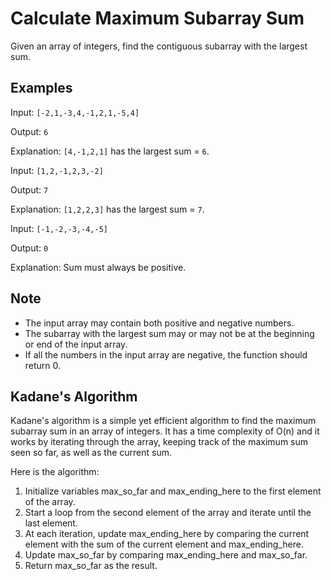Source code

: # Calculate Maximum Subarray Sum
Given an array of integers, find the contiguous subarray with the largest sum.

## Examples

Input: `[-2,1,-3,4,-1,2,1,-5,4]`

Output: `6`

Explanation: `[4,-1,2,1]` has the largest sum = `6`.

Input: `[1,2,-1,2,3,-2]`

Output: `7`

Explanation: `[1,2,2,3]` has the largest sum = `7`.

Input: `[-1,-2,-3,-4,-5]`

Output: `0`

Explanation: Sum must always be positive.

## Note

- The input array may contain both positive and negative numbers.
- The subarray with the largest sum may or may not be at the beginning or end of the input array.
- If all the numbers in the input array are negative, the function should return 0.

## Kadane's Algorithm

Kadane's algorithm is a simple yet efficient algorithm to find the maximum subarray sum in an array of integers. It has a time complexity of O(n) and it works by iterating through the array, keeping track of the maximum sum seen so far, as well as the current sum.

Here is the algorithm:

1. Initialize variables max_so_far and max_ending_here to the first element of the array.
2. Start a loop from the second element of the array and iterate until the last element.
3. At each iteration, update max_ending_here by comparing the current element with the sum of the current element and max_ending_here.
4. Update max_so_far by comparing max_ending_here and max_so_far.
5. Return max_so_far as the result.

========

- **ACTIVITY**
A faithful, complete copy of the records above is required, one that contains no pictures.

- **TASK OUTPUT**
Source code

: # Calculate Maximum Subarray Sum
Given an array of integers, find the contiguous subarray with the largest sum.

## Examples

Input: `[-2,1,-3,4,-1,2,1,-5,4]`

Output: `6`

Explanation: `[4,-1,2,1]` has the largest sum = `6`.

Input: `[1,2,-1,2,3,-2]`

Output: `7`

Explanation: `[1,2,2,3]` has the largest sum = `7`.

Input: `[-1,-2,-3,-4,-5]`

Output: `0`

Explanation: Sum must always be positive.

## Note

- The input array may contain both positive and negative numbers.
- The subarray with the largest sum may or may not be at the beginning or end of the input array.
- If all the numbers in the input array are negative, the function should return 0.

## Kadane's Algorithm

Kadane's algorithm is a simple yet efficient algorithm to find the maximum subarray sum in an array of integers. It has a time complexity of O(n) and it works by iterating through the array, keeping track of the maximum sum seen so far, as well as the current sum.

Here is the algorithm:

1. Initialize variables max_so_far and max_ending_here to the first element of the array.
2. Start a loop from the second element of the array and iterate until the last element.
3. At each iteration, update max_ending_here by comparing the current element with the sum of the current element and max_ending_here.
4. Update max_so_far by comparing max_ending_here and max_so_far.
5. Return max_so_far as the result.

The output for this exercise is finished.